When it comes to value, warfarin may be the best option for reducing the risk of stroke and thromboembolism in patients with atrial fibrillation.

William J. Canestaro, MSc, of Brigham and Women’s Hospital in Boston, and colleagues assessed the cost-effectiveness of novel anticoagulants using a model that was built to evaluate four treatment strategies: warfarin managed to an international normalized ratio of 2 to 3; dabigatran (Pradaxa, Boehringer Ingelheim) 150 mg BID; rivaroxaban (Xarelto, Bayer) 20 mg QD; and apixaban (Eliquis, Bristol-Myers Squibb/Pfizer) 5 mg BID. Their cohort was 70-year-old patients with atrial fibrillation with an average CHADS2 of 2 who were eligible to initiate warfarin.

They calculated event rates using data from the anticoagulants’ pivotal trials. Because none of the novel anticoagulants have undergone head-to-head trials, the study indirectly compared the new treatments with each other using warfarin as the common comparator. The results were published online Nov. 12 in Circulation: Cardiovascular Quality and Outcomes.

The analysis set a monthly price of $4 for warfarin; $257 for dabigatran; $242 for rivaroxaban; and $257 for apixaban. Warfarin patients visited a physician four times annually and patients on the novel treatments visited physicians twice annually. All costs were in 2011 dollars.

In their base case analysis, the patient cohort had a quality-adjusted life expectancy of 5.87 years and a total discounted lifetime health cost of $49,638. The novel drugs provided greater quality-adjusted life expectancy than warfarin, but at a cost. Compared with warfarin, the cost per additional quality-adjusted life-year (QALY) gained for dabigatran, rivaroxaban and apixaban were $140,557, $111,465 and $93,062 respectively, making apixaban the optimal strategy.

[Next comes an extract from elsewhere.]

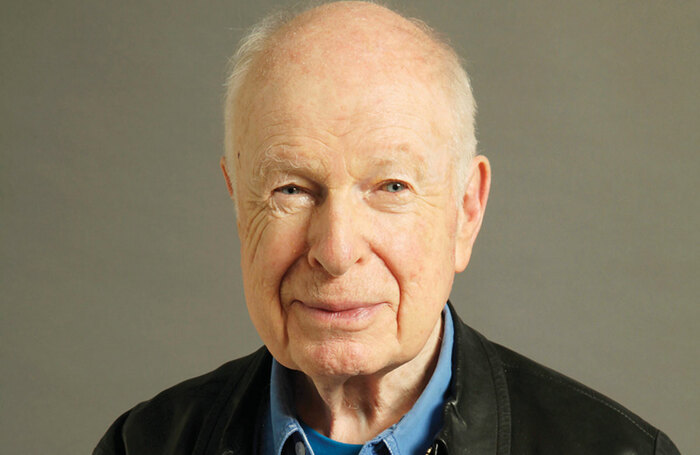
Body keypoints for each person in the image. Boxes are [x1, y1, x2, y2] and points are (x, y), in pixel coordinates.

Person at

In sensitivity analyses, increasing the efficacy of rivaroxaban and dabigatran by 8 percent and 18 percent or dropping their costs by $30 and $72, respectively, knocked apixaban from its perch. A probabilistic analysis with a cost-effectiveness threshold of $100,000 per QALY showed apixaban and warfarin to be indistinguishable.

“As a result, our analysis suggests that there is still substantial uncertainty about whether the novel agents are cost-effective,” Canestaro et al wrote. “These comparisons will be clarified further as experience is gained with the real-world use and outcomes of these drugs, as opposed to the randomized trial data on which our analyses are based.”

The study reflected the difficulty of pricing for these comparisons. For instance, pricing information wasn’t available during the study period for apixaban so the researchers ascribed the price for dabigatran to apixaban. The study relied on the lowest available retail prices as of September 2012, and the authors noted that prices for the newer agents rose to $275 after that date.

They also pointed out that study designs for the three pivotal trials differed, although each included a warfarin group as a control. Those differences could affect assumptions on the relative safety and effectiveness over a lifetime horizon.

“[W]hile efficacious and comparatively safe, this agent [apixaban] may not represent good value for the money,” they concluded. “Furthermore, it seems unlikely that rivaroxaban or dabigatran would be cost-effective at their currently assumed prices.”